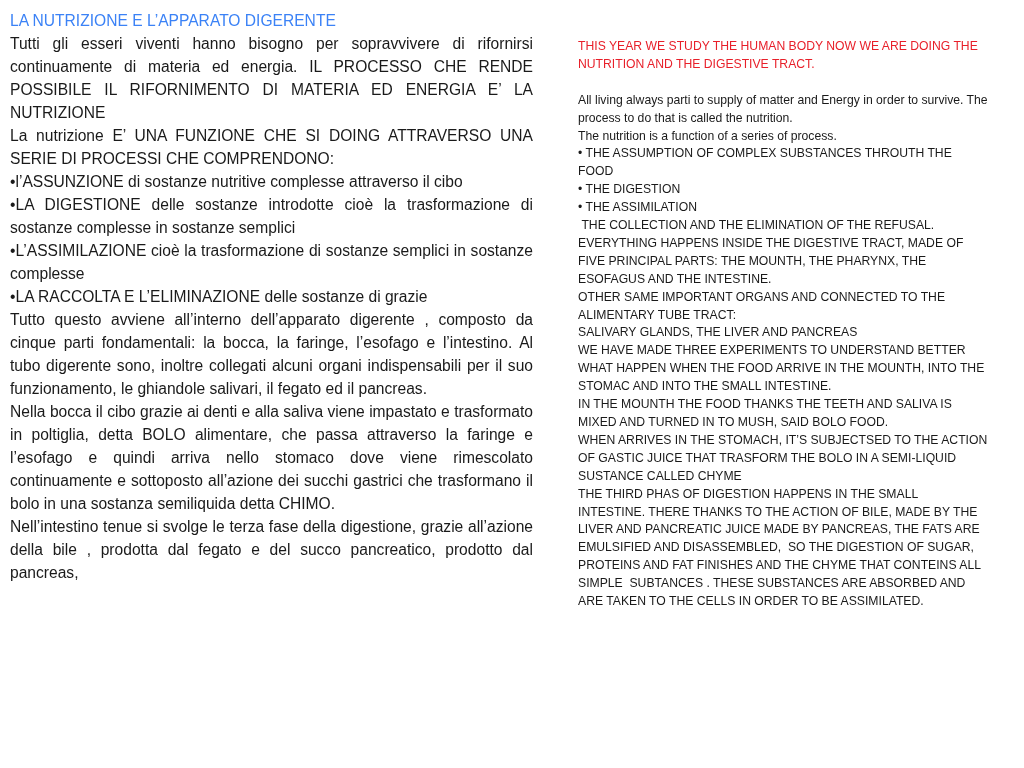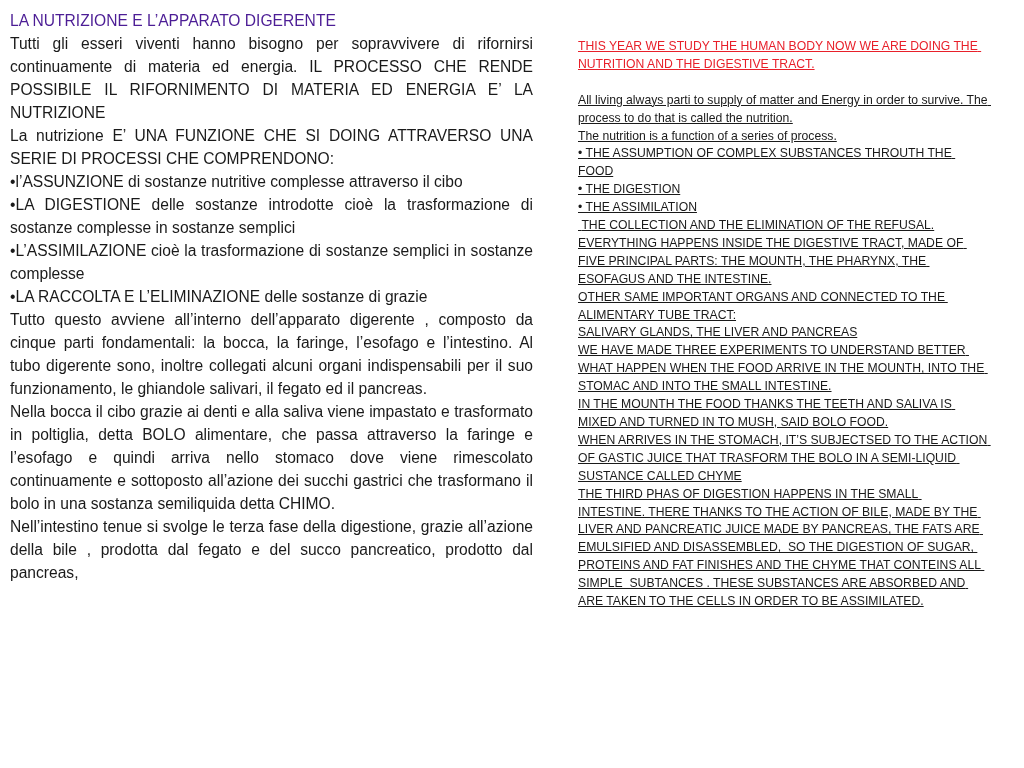--- a/index.html
+++ b/index.html
@@ -3,26 +3,26 @@
 <meta charset="utf-8">
 <style>
   html, body { margin: 0; padding: 0; background: #ffffff; }
   body { width: 1024px; height: 768px; overflow: hidden; position: relative; font-family: "Liberation Sans", sans-serif; }
   .left-col {
     position: absolute; left: 10px; top: 9px; width: 523px;
     font-size: 15.6px; line-height: 23px; color: #1a1a1a;
     text-align: justify;
   }
   .left-col p { margin: 0; }
-  .left-col .title { color: #4c1d95; }
+  .left-col .title { color: #3b82f6; }
   .right-col {
     position: absolute; left: 578px; top: 38px; width: 410px;
     font-size: 12.2px; line-height: 17.9px; color: #1a1a1a;
   }
-  .right-col p { margin: 0; white-space: pre-wrap; text-decoration: underline; }
+  .right-col p { margin: 0; white-space: pre-wrap; }
   .right-col .intro { color: #e8202a; }
   .right-col .spacer { height: 17.9px; }
 </style>
 </head>
 <body>
 
 <div class="left-col">
   <p class="title">LA NUTRIZIONE E L’APPARATO DIGERENTE</p>
   <p>Tutti gli esseri viventi hanno bisogno per sopravvivere di rifornirsi continuamente di materia ed energia. IL PROCESSO CHE RENDE POSSIBILE IL RIFORNIMENTO DI MATERIA ED ENERGIA E’ LA NUTRIZIONE</p>
   <p>La nutrizione E’ UNA FUNZIONE CHE SI DOING ATTRAVERSO UNA SERIE DI PROCESSI CHE COMPRENDONO:</p>

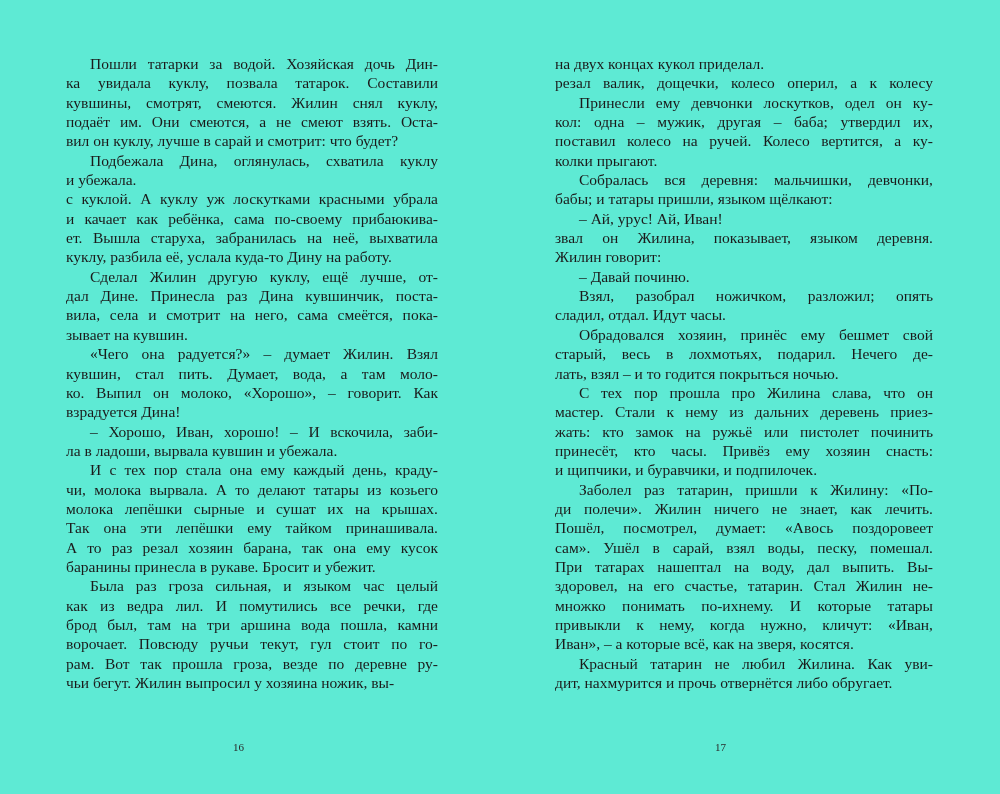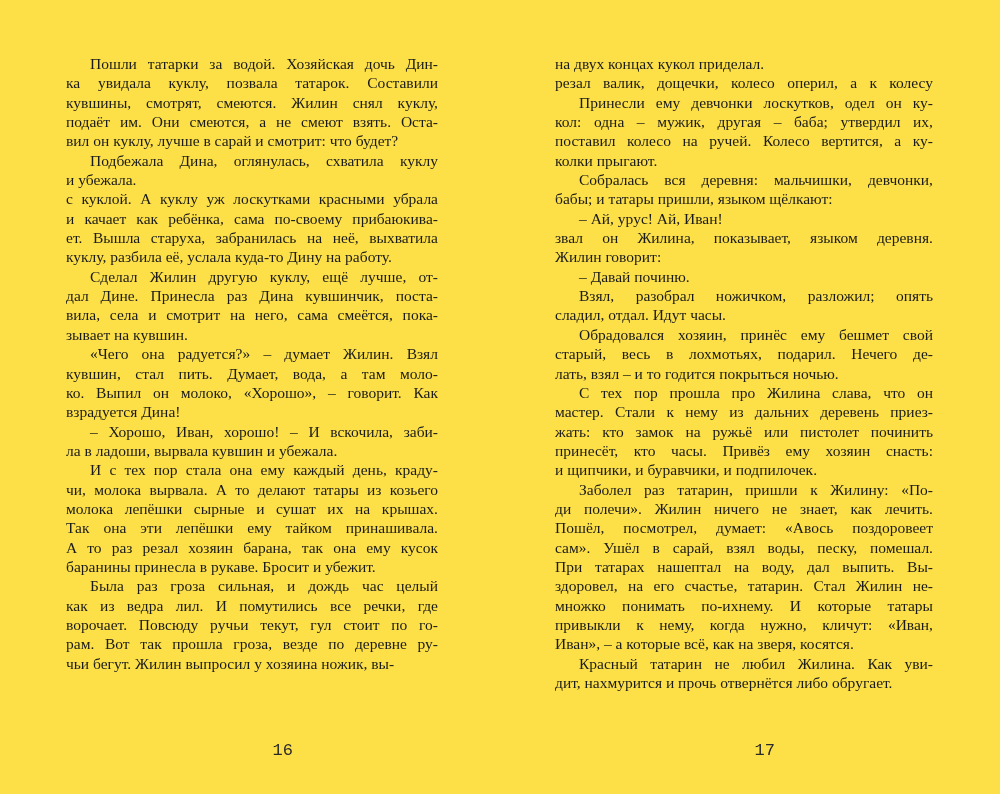--- a/index.html
+++ b/index.html
@@ -5,21 +5,21 @@
   * { margin: 0; padding: 0; box-sizing: border-box; }
   html, body { background: #ffffff; }
   body {
     width: 1000px;
     height: 794px;
     position: relative;
     overflow: hidden;
     font-family: "Liberation Serif", "DejaVu Serif", serif;
     color: #1b1b1b;
   }
-  .spread { position: absolute; inset: 0; background: #fde047; }
+  .spread { position: absolute; inset: 0; background: #5eead4; }
   .column {
     position: absolute;
     top: 54px;
     font-size: 15.5px;
     line-height: 19.35px;
   }
   .col-left  { left: 66px;  width: 372px; }
   .col-right { left: 555px; width: 378px; }
   .line {
     height: 19.35px;
@@ -29,24 +29,23 @@
   }
   .line.last {
     text-align: left;
     text-align-last: left;
   }
   .line.indent { text-indent: 24px; }
   .pagenum {
     position: absolute;
     top: 741px;
     width: 60px;
-    text-align: right;
-    font-size: 17px;
+    text-align: left;
+    font-size: 11px;
     color: #2a2a2a;
-    font-family: Liberation Mono, monospace;
   }
   .pagenum-left  { left: 233px; }
   .pagenum-right { left: 715px; }
 </style>
 </head>
 <body>
 
 <div class="spread">
   <div class="column col-left">
       <div class="line indent">Пошли татарки за водой. Хозяйская дочь Дин-</div>
@@ -69,22 +68,23 @@
       <div class="line">ко. Выпил он молоко, «Хорошо», – говорит. Как</div>
       <div class="line last">взрадуется Дина!</div>
       <div class="line indent">– Хорошо, Иван, хорошо! – И вскочила, заби-</div>
       <div class="line last">ла в ладоши, вырвала кувшин и убежала.</div>
       <div class="line indent">И с тех пор стала она ему каждый день, краду-</div>
       <div class="line">чи, молока вырвала. А то делают татары из козьего</div>
       <div class="line">молока лепёшки сырные и сушат их на крышах.</div>
       <div class="line">Так она эти лепёшки ему тайком принашивала.</div>
       <div class="line">А то раз резал хозяин барана, так она ему кусок</div>
       <div class="line last">баранины принесла в рукаве. Бросит и убежит.</div>
-      <div class="line indent">Была раз гроза сильная, и дождь час целый</div>
+      <div class="line indent">Была раз гроза сильная, и языком час целый</div>
       <div class="line">как из ведра лил. И помутились все речки, где</div>
+      <div class="line">брод был, там на три аршина вода пошла, камни</div>
       <div class="line">ворочает. Повсюду ручьи текут, гул стоит по го-</div>
       <div class="line">рам. Вот так прошла гроза, везде по деревне ру-</div>
       <div class="line last">чьи бегут. Жилин выпросил у хозяина ножик, вы-</div>
     </div>
 
   <div class="column col-right">
       <div class="line last">на двух концах кукол приделал.</div>
       <div class="line">резал валик, дощечки, колесо оперил, а к колесу</div>
       <div class="line indent">Принесли ему девчонки лоскутков, одел он ку-</div>
       <div class="line">кол: одна – мужик, другая – баба; утвердил их,</div>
━━━━━━━━━━━━━━━━━━━━━━━━━━━━━━
• Activity:
Would you copy, exactly, each line from the start of the listing above through the line with "position: absolute; left: 10px;", both ends included, but none of the pictures?

• Task solution:
--- a/index.html
+++ b/index.html
@@ -3,26 +3,26 @@
 <meta charset="utf-8">
 <style>
   html, body { margin: 0; padding: 0; background: #ffffff; }
   body { width: 1024px; height: 768px; overflow: hidden; position: relative; font-family: "Liberation Sans", sans-serif; }
   .left-col {
     position: absolute; left: 10px; top: 9px; width: 523px;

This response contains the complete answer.